Tourism is one of the world’s largest industries, generating massive economic activity across the globe. By 2025, the sector is expected to contribute roughly $11.7 trillion to the global economy, accounting for about 10% of worldwide GDP.

However, tourism does not impact every country equally. In some places, it serves as an additional economic boost, while in others it forms the foundation of the entire economy.

Countries Where Tourism Drives the Economy

Certain destinations rely heavily on international visitors for income, employment, and foreign investment. Many of the countries with the highest tourism dependence are small island economies or destinations centered around hospitality and travel services.

At the top of the list is Macao, where tourism accounts for an astonishing 70.8% of total GDP. Visitors spend billions annually in the region, largely driven by its casinos, resorts, and entertainment industry.

Other nations where tourism contributes a major portion of economic activity include:

RankCountryTourism Share of GDP
1Macao70.8%
2Aruba69.7%
3Maldives68.1%
4Andorra66.5%
5Saint Lucia53.8%
6Grenada48.1%
7Antigua and Barbuda47.8%
8Seychelles46.6%
9Bahamas35.0%
10Saint Kitts and Nevis32.9%

Across the rankings, small island nations dominate the top spots. With limited natural resources or industrial sectors, tourism often becomes the most reliable source of jobs, government revenue, and foreign currency.

Popular vacation destinations such as Malta, Belize, Fiji, Montenegro, and Jamaica also see a large share of their economies tied to tourism.

Large Economies Depend Less on Tourism

In contrast, large and diversified economies tend to rely much less on tourism as a percentage of GDP.

For example, the United States ranks near the bottom of the list, with tourism contributing less than 1% of its GDP, even though the country still generates hundreds of billions of dollars from international visitors.

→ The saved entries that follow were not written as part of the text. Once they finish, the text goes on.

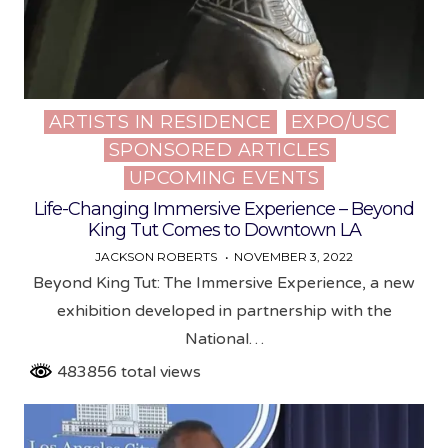
ARTISTS IN RESIDENCE
EXPO/USC
Posted
SPONSORED ARTICLES
in
UPCOMING EVENTS
Life-Changing Immersive Experience – Beyond
King Tut Comes to Downtown LA
JACKSON ROBERTS
NOVEMBER 3, 2022
Beyond King Tut: The Immersive Experience, a new
exhibition developed in partnership with the
National…
483856 total views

This is largely because major economies have multiple large industries—such as manufacturing, technology, finance, and energy—that dwarf tourism’s share.

At the very bottom of the rankings is Papua New Guinea, where tourism contributes only 0.01% of GDP. Countries such as Guinea and Angola also show extremely low dependence on visitor spending.

In fact, 47 countries generate less than 1% of their economic output from tourism.

Tourism Hotspots Around the World

Regions with strong tourism dependence tend to cluster in certain parts of the world, including:

  • Central America

  • Southeast Asia

  • Eastern Europe

  • Island destinations in the Caribbean and Indian Ocean

These areas are often popular with budget travelers and backpackers, offering affordable travel experiences, natural beauty, and vibrant cultures.

The Risk of Tourism-Heavy Economies

While tourism can generate tremendous economic benefits, heavy reliance on the industry also comes with risks.

Events such as economic downturns, natural disasters, or global travel disruptions can severely impact countries that depend heavily on visitor spending.

During the 2020 pandemic, for example, many tourism-driven economies experienced major economic contractions as international travel came to a sudden halt.

This highlights the importance for many destinations to diversify their economies while still benefiting from tourism growth.